Os moradores ficaram sem saber o que responder. “O envio desta carta só serve para confundir os moradores. Não se fala de valores, não se fala de datas, não se fala de nada. Há quem tenha escrito à Square [Assets Managment, a empresa indicada na carta como responsável pela gestão destes imóveis e que deveria receber as propostas dos inquilinos], mas também não tiveram resposta”, disse ao PÚBLICO uma das receptoras da carta, moradora no Dafundo, e que pediu para não ser identificada. Os arrendatários dizem-se “confusos” e com dificuldades em perceber a estratégia dos novos donos dos 271 imóveis comprados à Fidelidade em Agosto do ano passado. 

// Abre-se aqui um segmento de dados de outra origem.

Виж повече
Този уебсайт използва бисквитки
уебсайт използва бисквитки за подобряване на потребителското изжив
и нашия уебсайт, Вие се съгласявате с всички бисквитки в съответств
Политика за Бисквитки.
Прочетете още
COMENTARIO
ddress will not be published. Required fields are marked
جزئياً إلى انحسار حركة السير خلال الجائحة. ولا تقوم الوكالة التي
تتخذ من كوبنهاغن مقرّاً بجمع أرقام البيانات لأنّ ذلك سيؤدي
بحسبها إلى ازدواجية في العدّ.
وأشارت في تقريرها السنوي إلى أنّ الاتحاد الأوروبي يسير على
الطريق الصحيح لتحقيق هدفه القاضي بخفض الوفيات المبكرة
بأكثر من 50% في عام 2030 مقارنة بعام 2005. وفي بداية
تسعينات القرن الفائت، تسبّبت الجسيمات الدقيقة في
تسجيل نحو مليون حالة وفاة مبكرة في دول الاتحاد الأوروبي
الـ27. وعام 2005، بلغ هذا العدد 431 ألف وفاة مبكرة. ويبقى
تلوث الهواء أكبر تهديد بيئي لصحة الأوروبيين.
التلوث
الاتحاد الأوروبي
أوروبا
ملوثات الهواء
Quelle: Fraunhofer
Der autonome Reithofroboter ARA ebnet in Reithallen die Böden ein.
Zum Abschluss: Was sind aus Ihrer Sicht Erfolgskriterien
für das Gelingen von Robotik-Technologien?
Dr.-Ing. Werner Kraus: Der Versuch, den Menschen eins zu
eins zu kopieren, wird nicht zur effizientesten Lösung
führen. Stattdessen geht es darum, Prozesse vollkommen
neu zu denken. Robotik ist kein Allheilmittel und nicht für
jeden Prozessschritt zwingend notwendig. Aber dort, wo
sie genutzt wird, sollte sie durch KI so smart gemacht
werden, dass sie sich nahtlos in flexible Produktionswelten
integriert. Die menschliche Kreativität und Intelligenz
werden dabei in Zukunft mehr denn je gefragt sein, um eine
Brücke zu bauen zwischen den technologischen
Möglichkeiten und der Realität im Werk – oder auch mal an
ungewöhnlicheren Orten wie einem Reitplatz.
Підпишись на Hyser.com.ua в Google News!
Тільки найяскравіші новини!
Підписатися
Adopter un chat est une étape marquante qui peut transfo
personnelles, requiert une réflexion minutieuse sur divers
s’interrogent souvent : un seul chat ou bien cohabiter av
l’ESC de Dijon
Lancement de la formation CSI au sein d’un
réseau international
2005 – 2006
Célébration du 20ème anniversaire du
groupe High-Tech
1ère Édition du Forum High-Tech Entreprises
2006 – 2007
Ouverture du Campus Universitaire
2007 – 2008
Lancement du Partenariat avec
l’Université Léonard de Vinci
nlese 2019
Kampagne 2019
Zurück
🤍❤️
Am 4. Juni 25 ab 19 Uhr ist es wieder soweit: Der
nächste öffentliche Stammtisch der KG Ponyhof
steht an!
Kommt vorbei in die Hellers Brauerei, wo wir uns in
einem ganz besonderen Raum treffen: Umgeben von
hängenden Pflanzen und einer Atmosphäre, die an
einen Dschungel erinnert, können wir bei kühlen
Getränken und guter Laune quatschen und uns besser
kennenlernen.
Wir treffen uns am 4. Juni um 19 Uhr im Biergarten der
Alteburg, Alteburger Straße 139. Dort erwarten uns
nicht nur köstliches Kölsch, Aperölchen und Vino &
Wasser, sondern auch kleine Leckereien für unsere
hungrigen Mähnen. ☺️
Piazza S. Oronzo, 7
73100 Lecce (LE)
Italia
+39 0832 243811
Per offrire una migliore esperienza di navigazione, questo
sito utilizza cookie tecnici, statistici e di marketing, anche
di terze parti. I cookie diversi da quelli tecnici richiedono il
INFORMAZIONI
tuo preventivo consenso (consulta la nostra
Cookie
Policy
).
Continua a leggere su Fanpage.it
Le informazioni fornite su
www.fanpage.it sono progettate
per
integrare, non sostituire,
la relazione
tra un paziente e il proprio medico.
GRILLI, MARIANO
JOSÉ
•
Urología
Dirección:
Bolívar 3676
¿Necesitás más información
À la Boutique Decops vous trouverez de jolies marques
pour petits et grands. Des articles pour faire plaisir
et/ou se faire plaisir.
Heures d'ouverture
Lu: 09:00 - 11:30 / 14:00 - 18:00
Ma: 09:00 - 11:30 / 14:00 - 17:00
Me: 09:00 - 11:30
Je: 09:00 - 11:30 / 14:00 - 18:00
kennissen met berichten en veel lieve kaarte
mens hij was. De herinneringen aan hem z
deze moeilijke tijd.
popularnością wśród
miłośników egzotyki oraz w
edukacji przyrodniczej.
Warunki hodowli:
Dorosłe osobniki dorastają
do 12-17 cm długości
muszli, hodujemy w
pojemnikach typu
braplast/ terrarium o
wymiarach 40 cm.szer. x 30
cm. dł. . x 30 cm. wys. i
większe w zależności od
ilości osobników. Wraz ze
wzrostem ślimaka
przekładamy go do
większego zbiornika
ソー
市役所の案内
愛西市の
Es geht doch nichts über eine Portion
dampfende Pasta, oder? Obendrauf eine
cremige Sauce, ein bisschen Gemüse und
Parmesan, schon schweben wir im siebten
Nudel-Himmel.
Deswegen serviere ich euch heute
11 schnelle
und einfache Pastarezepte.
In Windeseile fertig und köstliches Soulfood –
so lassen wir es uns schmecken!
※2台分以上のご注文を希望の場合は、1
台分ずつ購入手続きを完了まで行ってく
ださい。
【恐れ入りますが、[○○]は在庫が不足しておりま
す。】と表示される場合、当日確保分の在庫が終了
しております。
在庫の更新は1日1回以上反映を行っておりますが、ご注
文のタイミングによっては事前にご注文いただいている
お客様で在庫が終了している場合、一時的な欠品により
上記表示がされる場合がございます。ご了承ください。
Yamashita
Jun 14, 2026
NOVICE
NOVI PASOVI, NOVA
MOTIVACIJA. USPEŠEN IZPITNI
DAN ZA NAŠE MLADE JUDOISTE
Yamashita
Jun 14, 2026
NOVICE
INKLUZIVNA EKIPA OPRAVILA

Direito de preferência em tribunal

O portfólio vendido pela Fidelidade Property foi justificado na altura como sendo feito numa transacção una e indivisível, e foi esse mesmo argumento que foi invocado aquando ao envio da informação aos arrendatários, imposta por lei, para eventual exercício de direito de preferência.

Em Junho, os inquilinos dos imóveis em propriedade horizontal foram avisados que só deveria exercer esse direito apenas pela totalidade dos imóveis - ou seja pelo valor total de 425 milhões de euros -, o que inviabilizou o exercício desse direito.

Foi a mesma resposta que teve a Câmara da Porto, que também tentou exercer esse direito em oito edifícios no centro da cidade. A autarquia do Porto intentou acções judiciais em relação ao exercício do direito de preferência sobre alguns imóveis da Companhia de Seguros Fidelidade, mas o processo ainda não está concluído.

A Câmara de Évora fez o mesmo, mas também não teve ainda resultados. Outros moradores estão a ver o tempo passar, e o prazo de seis meses que lhes permite tentar reverter judicialmente a operação de transacção também. 

Certo é que as mudanças à lei do direito de preferência que começaram por ser vetadas por Marcelo Rebelo de Sousa - precisamente na altura em que a Fidelidade e as subsidiárias da Apollo assinaram as escrituras - estão agora em vigor, e a venda de qualquer fracção que esteja arrendada terá de ser comunicada ao arrendatário

Ao que o PÚBLICO conseguiu apurar, há já muitas fracções que estão desocupadas, depois dos inquilinos não terem visto os contratos renovados. E as fracções que estavam vazias, assim permaneceram, mesmo depois de alguns moradores nesse mesmo prédio terem indagado da possibilidade de o arrendar. As quatro empresas subsidiárias da Apollo [a Meritpanorama, a Fragrantstrategy, a Notablefrequency e a Neptunecategory] invocaram o código do IMI que lhes dá insenção do pagamento do imposto municipal sobre transacções por estarem a adquirir imóveis para revenda. O PÚBLICO não soube de nenhum caso em que já tivesse havido nova venda. E também não teve respostas relativamente a isso por parte da Apollo.